Der einfachste Weg wäre vielleicht die betreffende jar-Datei in das Verzeichnis zu packen, wo sich deine Quelldatei befindet, vorausgesetzt du machst das ganze über die Konsole.


----------



## JAVAkünstler (16. Jun 2009)

Oke, soweit so ungut.
Ich muss sagen meine Datenbank steht, das programm steht auch, nun muss die Verbindung her.
Danke für deine Hilfe Frapo, aber es hat mich nicht weiter gebracht den ich versteh diese Erläuterung einfach nicht 

Nochmal eine Kleine ergänzung:
Ich benutzte für Java das hilfstool Eclipse.
Meine Datenbank habe ich jetzt mit Mysql / Xampp erstellt.

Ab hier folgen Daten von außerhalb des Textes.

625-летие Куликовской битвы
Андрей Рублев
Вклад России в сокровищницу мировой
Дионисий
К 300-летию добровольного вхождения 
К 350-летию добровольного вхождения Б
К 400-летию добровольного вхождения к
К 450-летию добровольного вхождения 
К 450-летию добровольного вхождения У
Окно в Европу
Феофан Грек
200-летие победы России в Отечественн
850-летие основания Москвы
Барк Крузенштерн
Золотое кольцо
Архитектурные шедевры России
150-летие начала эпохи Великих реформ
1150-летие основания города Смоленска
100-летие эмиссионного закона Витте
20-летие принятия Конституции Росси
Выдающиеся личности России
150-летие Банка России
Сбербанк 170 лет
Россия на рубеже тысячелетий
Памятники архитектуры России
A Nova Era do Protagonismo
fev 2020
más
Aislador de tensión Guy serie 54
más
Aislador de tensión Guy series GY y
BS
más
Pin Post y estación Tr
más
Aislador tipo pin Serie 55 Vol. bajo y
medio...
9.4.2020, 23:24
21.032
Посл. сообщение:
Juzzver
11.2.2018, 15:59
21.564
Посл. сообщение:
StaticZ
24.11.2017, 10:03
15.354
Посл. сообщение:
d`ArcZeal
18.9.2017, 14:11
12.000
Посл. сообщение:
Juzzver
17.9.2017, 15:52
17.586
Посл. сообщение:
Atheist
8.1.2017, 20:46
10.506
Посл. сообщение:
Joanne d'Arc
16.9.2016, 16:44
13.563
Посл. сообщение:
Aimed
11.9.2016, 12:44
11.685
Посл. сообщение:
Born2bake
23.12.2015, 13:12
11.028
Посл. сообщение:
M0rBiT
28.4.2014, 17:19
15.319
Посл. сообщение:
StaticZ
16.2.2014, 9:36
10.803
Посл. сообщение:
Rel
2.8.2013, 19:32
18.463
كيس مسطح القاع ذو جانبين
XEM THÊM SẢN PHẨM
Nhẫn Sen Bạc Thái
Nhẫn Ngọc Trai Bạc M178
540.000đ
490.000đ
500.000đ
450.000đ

Ich habe mir den Treiber "mysql-connector-java-5.0.3-bin.jar" geladen.


Hier beginnt mein Problem ich habe 3 bausteine wie kombinier ich die ?
Klar es gibt seiten dies mir erklären z.b. exampel allerdings ist das mir zu hoch.
evtl ist zu erwähnen das ich noch NIE mit MYSQL gearbeitet habe und dies auch nur tue um michschonmal auf das kommende Schuljahr vorzubereiten.

Es währe freundlich wenn einer so eine Basicerläuterung parat hätte was alles zu erledigen ist um java mit einer DB zu verknüpfen.(meine Lieblings Frage ist "warum?")
Und tut mal so als ob ich doof währe 


lg JK


----------



## HoaX (16. Jun 2009)

Ich denke nicht dass sich hier jemand Zeit nimmt dir die FAQ vorzukauen. Leg doch einfach drauf los. Anleitungen wie man sich verbindet, Abfrage macht, ... gibts wie Sand am Meer. Und da heutzutage fast jede Anwendung irgendwo eine DB verwendet wirst du auch sicherlich zu allen am Anfang auftretenden Problemen eine Lösung finden. Ansonsten wird dir auch hier bei konkreten Problemen gern geholfen, wenn Eigeninitiative zu erkennen ist. Aber vorkauen wird dir hier sicher niemand was ...


----------



## JAVAkünstler (16. Jun 2009)

gestern noch die "wie poste ich" durchgelsen und  heute schon vergessen naja suboptimal. Oke, naja du hast recht schönen Feierabend noch


----------



## frapo (16. Jun 2009)

JAVAkünstler hat gesagt.:


> Oke, soweit so ungut.
> 
> Nochmal eine Kleine ergänzung:
> Ich benutzte für Java das hilfstool Eclipse.



Das 'Hilfstool' eclipse scheint mir momentan nicht gerade wirklich eine Hilfe für dich zu sein. Ebendrum rate ich nochmal dringend dazu, das alles mal mit einem einfachen Texteditor und der Konsole zu versuchen. 

Dadurch das eclipse dir eine Menge arbeit abnimmt, wird es erschwert Grundlagen wirklich nachzuvollziehen.



			
				JAVAkünstler hat gesagt.:
			
		

> Ich habe mir den Treiber "mysql-connector-java-5.0.3-bin.jar" geladen.



Das ist z.B. eine solche Grundlage. Du hast die jar-Datei geladen, nun musst du diese in den Classpath aufnehmen damit Java weiß wo diese jar-Datei konkret zu finden ist.

Weißt du was der Classpath genau ist? Wenn nicht benutze hier mal die Forensuche oder schau in die FAQ. Das ist alles keine Geheimwissenschaft, das sind Grundlagen die man relativ schneller drauf haben kann. Nur Mut 

Erfolg und Gruß
frapo


----------